I’ve been looking for something exactly like this. I keep the complete text of articles I’ve enjoyed but, to-date, effective searching has meant spinning up an ES instance, which is painful. This is a specific use case that isn’t necessarily well-served by something like grep or ripgrep. I’ll definitely try this, thanks - looks very elegant.

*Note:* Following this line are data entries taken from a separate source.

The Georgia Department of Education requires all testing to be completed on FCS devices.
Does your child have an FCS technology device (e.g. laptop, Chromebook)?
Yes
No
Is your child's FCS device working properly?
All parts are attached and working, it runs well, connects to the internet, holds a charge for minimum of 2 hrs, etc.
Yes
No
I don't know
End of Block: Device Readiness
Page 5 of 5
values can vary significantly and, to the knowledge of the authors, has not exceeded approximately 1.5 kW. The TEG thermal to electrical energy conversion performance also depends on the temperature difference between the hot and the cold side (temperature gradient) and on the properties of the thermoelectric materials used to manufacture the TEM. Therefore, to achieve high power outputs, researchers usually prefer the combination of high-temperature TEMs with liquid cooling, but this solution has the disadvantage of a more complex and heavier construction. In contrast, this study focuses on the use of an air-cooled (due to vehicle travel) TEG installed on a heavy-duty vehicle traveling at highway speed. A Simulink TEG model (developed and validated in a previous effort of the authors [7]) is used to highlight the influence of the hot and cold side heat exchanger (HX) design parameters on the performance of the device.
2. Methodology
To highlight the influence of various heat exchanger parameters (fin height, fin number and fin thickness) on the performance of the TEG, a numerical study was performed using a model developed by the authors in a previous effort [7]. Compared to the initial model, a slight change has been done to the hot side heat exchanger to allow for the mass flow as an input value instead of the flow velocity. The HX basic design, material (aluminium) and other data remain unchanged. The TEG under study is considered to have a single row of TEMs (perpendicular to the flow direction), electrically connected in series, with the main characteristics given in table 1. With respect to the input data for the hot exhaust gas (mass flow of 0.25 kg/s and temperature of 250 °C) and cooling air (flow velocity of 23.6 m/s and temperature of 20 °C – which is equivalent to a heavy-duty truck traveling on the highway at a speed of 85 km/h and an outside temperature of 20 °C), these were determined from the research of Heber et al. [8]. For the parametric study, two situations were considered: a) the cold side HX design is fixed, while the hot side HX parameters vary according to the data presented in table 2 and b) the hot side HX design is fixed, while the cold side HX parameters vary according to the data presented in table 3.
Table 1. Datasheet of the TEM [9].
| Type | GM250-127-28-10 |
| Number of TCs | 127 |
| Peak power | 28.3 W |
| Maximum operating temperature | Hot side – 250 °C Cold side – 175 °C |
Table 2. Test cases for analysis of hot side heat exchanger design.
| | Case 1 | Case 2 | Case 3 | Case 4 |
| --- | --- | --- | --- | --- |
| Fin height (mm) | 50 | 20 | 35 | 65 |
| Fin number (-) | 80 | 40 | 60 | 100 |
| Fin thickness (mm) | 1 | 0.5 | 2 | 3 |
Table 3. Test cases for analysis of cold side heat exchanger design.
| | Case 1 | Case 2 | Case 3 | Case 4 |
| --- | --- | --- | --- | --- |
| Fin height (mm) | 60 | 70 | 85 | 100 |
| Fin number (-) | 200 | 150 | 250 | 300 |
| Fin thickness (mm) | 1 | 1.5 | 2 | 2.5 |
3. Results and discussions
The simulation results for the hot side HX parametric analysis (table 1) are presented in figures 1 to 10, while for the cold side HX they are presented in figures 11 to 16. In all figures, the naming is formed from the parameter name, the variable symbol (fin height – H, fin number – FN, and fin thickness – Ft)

Can you say more, I'm curious.

Is it automated in some way during web browsing, remembering to copy to a folder when you enjoyed it enough, or do you use a reading app/e-reader to read them so they're already downloaded

d3nj4l

Not OP so I can't speak for them. There's a bunch of ways to do this, ranging from more turnkey solutions to collections of scripts and extensions you can use. On the turnkey side, there's programs like ArchiveBox[1] which take links and store them as WARC files. You can import your browsing history into ArchiveBox and set up a script to do it automatically. If you'd like to set something up yourself, you can extract your browsing history (eg, firefox stores its history in a sqlite database) and manually wget those urls. For a reference to the more "bootstrapped" version, I'll link to Gwern's post on their archiving setup [2]. It's fairly long, so I advise skipping to the parts you're interested in first.

1: https://github.com/ArchiveBox/ArchiveBox

2: https://www.gwern.net/Archiving-URLs